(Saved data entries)
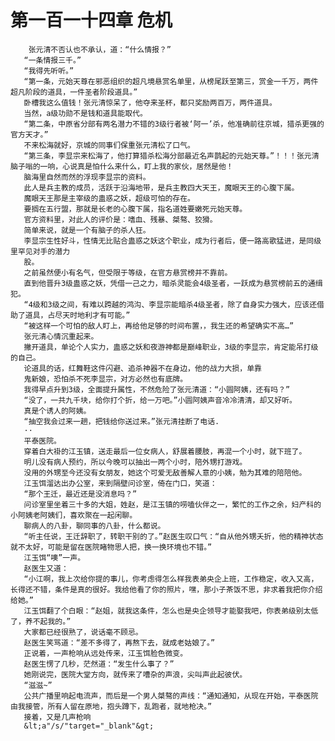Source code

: # 第一百一十四章 危机
        张元清不否认也不承认，道：“什么情报？”
       “一条情报三千。”
       “我得先听听。”
       “第一条，元始天尊在邪恶组织的超凡境悬赏名单里，从榜尾跃至第三，赏金一千万，两件超凡阶段的道具，一件圣者阶段道具。”
       卧槽我这么值钱！张元清惊呆了，他夺来圣杯，都只奖励两百万，两件道具。
       当然，a级功勋不是钱和道具能取代。
       “第二条，中原省分部有两名潜力不错的3级行者被‘阿一’杀，他准确前往京城，猎杀更强的官方天才。”
       不来松海就好，京城的同事们保重张元清松了口气。
       “第三条，李显宗来松海了，他打算猎杀松海分部最近名声鹊起的元始天尊。”！！！张元清脑子嗡的一响，心说真是怕什么来什么，盯上我的家伙，居然是他！
       脑海里自然而然的浮现李显宗的资料。
       此人是兵主教的成员，活跃于沿海地带，是兵主教四大天王，魔眼天王的心腹下属。
       魔眼天王那是主宰级的蛊惑之妖，超级可怕的存在。
       要搁在五行盟，那就是长老的心腹下属，指名道姓要嫩死元始天尊。
       官方资料里，对此人的评价是：嗜血、残暴、桀骜、狡猾。
       简单来说，就是一个有脑子的杀人狂。
       李显宗生性好斗，性情无比贴合蛊惑之妖这个职业，成为行者后，便一路高歌猛进，是同级里罕见对手的潜力
       股。
       之前虽然便小有名气，但受限于等级，在官方悬赏榜并不靠前。
       直到他晋升3级蛊惑之妖，凭借一己之力，暗杀灵能会4级圣者，一跃成为悬赏榜前五的通缉犯。
       “4级和3级之间，有难以跨越的鸿沟、李显宗能暗杀4级圣者，除了自身实力强大，应该还借助了道具，占尽天时地利才有可能。”
       “被这样一个可怕的敌人盯上，再给他足够的时间布置，，我生还的希望确实不高…”
       张元清心情沉重起来。
       撇开道具，单论个人实力，蛊惑之妖和夜游神都是巅峰职业，3级的李显宗，肯定能吊打级的自己。
       论道具的话，红舞鞋这件闪避、追杀神器不在身边，他的战力大损，单靠
       鬼新娘，恐怕杀不死李显宗，对方必然也有底牌。
       我得早点升到3级，全面提升属性，不然危险了张元清道：“小圆阿姨，还有吗？”
       “没了，一共九千块，给你打个折，给一万吧。”小圆阿姨声音冷冷清清，却又好听。
       真是个诱人的阿姨。
       “抽空我会过来一趟，把钱给你送过来。”张元清挂断了电话.
       ··
       平泰医院。
       穿着白大褂的江玉镇，送走最后一位女病人，舒展着腰肢，再混一个小时，就下班了。
       明儿没有病人预约，所以今晚可以抽出一两个小时，陪外甥打游戏。
       没用的外甥至今还没有女朋友，她这个可爱无敌善解人意的小姨，勉为其难的陪陪他。
       江玉饵溜达出办公室，来到隔壁问诊室，倚在门口，笑道：
       “那个王迁，最近还是没消息吗？”
       问诊室里坐着三十多的大姐，姓赵，是江玉镇的唠嗑伙伴之一，繁忙的工作之余，妇产科的小阿姨老阿姨们，喜欢聚在一起闲聊。
       聊病人的八卦，聊同事的八卦，什么都说。
       “听主任说，王迁辞职了，转职干别的了。”赵医生叹口气：“自从他外甥夭折，他的精神状态就不太好，可能是留在医院睹物思人把，换一换环境也不错。”
       江玉饵“噢”一声。
       赵医生又道：
       “小江啊，我上次给你提的事儿，你考虑得怎么样我表弟央企上班，工作稳定，收入又高，长得还不错，条件是真的很好。我给他看了你的照片，嘿，那小子茶饭不思，非求着我把你介绍给她。”
       江玉饵翻了个白眼：“赵姐，就我这条件，怎么也是央企领导才能娶我吧，你表弟级别太低了，养不起我的。”
       大家都已经很熟了，说话毫不顾忌。
       赵医生笑骂道：“差不多得了，再熬下去，就成老姑娘了。”
       正说着，一声枪响从远处传来，江玉饵脸色微变。
       赵医生愣了几秒，茫然道：“发生什么事了？”
       她刚说完，医院大堂方向，就传来了嘈杂的声浪，尖叫声此起彼伏。
       “滋滋~”
       公共广播里响起电流声，而后是一个男人桀骜的声线：“通知通知，从现在开始，平泰医院由我接管，所有人留在原地，抱头蹲下，乱跑者，就地枪决。”
       接着，又是几声枪响
       &lt;a"/s/"target="_blank"&gt;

» **What you need to do**: Could you repeat all of the data exactly, minus the pictures?

» **Expected answer**:
Source code

: # 第一百一十四章 危机
        张元清不否认也不承认，道：“什么情报？”
       “一条情报三千。”
       “我得先听听。”
       “第一条，元始天尊在邪恶组织的超凡境悬赏名单里，从榜尾跃至第三，赏金一千万，两件超凡阶段的道具，一件圣者阶段道具。”
       卧槽我这么值钱！张元清惊呆了，他夺来圣杯，都只奖励两百万，两件道具。
       当然，a级功勋不是钱和道具能取代。
       “第二条，中原省分部有两名潜力不错的3级行者被‘阿一’杀，他准确前往京城，猎杀更强的官方天才。”
       不来松海就好，京城的同事们保重张元清松了口气。
       “第三条，李显宗来松海了，他打算猎杀松海分部最近名声鹊起的元始天尊。”！！！张元清脑子嗡的一响，心说真是怕什么来什么，盯上我的家伙，居然是他！
       脑海里自然而然的浮现李显宗的资料。
       此人是兵主教的成员，活跃于沿海地带，是兵主教四大天王，魔眼天王的心腹下属。
       魔眼天王那是主宰级的蛊惑之妖，超级可怕的存在。
       要搁在五行盟，那就是长老的心腹下属，指名道姓要嫩死元始天尊。
       官方资料里，对此人的评价是：嗜血、残暴、桀骜、狡猾。
       简单来说，就是一个有脑子的杀人狂。
       李显宗生性好斗，性情无比贴合蛊惑之妖这个职业，成为行者后，便一路高歌猛进，是同级里罕见对手的潜力
       股。
       之前虽然便小有名气，但受限于等级，在官方悬赏榜并不靠前。
       直到他晋升3级蛊惑之妖，凭借一己之力，暗杀灵能会4级圣者，一跃成为悬赏榜前五的通缉犯。
       “4级和3级之间，有难以跨越的鸿沟、李显宗能暗杀4级圣者，除了自身实力强大，应该还借助了道具，占尽天时地利才有可能。”
       “被这样一个可怕的敌人盯上，再给他足够的时间布置，，我生还的希望确实不高…”
       张元清心情沉重起来。
       撇开道具，单论个人实力，蛊惑之妖和夜游神都是巅峰职业，3级的李显宗，肯定能吊打级的自己。
       论道具的话，红舞鞋这件闪避、追杀神器不在身边，他的战力大损，单靠
       鬼新娘，恐怕杀不死李显宗，对方必然也有底牌。
       我得早点升到3级，全面提升属性，不然危险了张元清道：“小圆阿姨，还有吗？”
       “没了，一共九千块，给你打个折，给一万吧。”小圆阿姨声音冷冷清清，却又好听。
       真是个诱人的阿姨。
       “抽空我会过来一趟，把钱给你送过来。”张元清挂断了电话.
       ··
       平泰医院。
       穿着白大褂的江玉镇，送走最后一位女病人，舒展着腰肢，再混一个小时，就下班了。
       明儿没有病人预约，所以今晚可以抽出一两个小时，陪外甥打游戏。
       没用的外甥至今还没有女朋友，她这个可爱无敌善解人意的小姨，勉为其难的陪陪他。
       江玉饵溜达出办公室，来到隔壁问诊室，倚在门口，笑道：
       “那个王迁，最近还是没消息吗？”
       问诊室里坐着三十多的大姐，姓赵，是江玉镇的唠嗑伙伴之一，繁忙的工作之余，妇产科的小阿姨老阿姨们，喜欢聚在一起闲聊。
       聊病人的八卦，聊同事的八卦，什么都说。
       “听主任说，王迁辞职了，转职干别的了。”赵医生叹口气：“自从他外甥夭折，他的精神状态就不太好，可能是留在医院睹物思人把，换一换环境也不错。”
       江玉饵“噢”一声。
       赵医生又道：
       “小江啊，我上次给你提的事儿，你考虑得怎么样我表弟央企上班，工作稳定，收入又高，长得还不错，条件是真的很好。我给他看了你的照片，嘿，那小子茶饭不思，非求着我把你介绍给她。”
       江玉饵翻了个白眼：“赵姐，就我这条件，怎么也是央企领导才能娶我吧，你表弟级别太低了，养不起我的。”
       大家都已经很熟了，说话毫不顾忌。
       赵医生笑骂道：“差不多得了，再熬下去，就成老姑娘了。”
       正说着，一声枪响从远处传来，江玉饵脸色微变。
       赵医生愣了几秒，茫然道：“发生什么事了？”
       她刚说完，医院大堂方向，就传来了嘈杂的声浪，尖叫声此起彼伏。
       “滋滋~”
       公共广播里响起电流声，而后是一个男人桀骜的声线：“通知通知，从现在开始，平泰医院由我接管，所有人留在原地，抱头蹲下，乱跑者，就地枪决。”
       接着，又是几声枪响
       &lt;a"/s/"target="_blank"&gt;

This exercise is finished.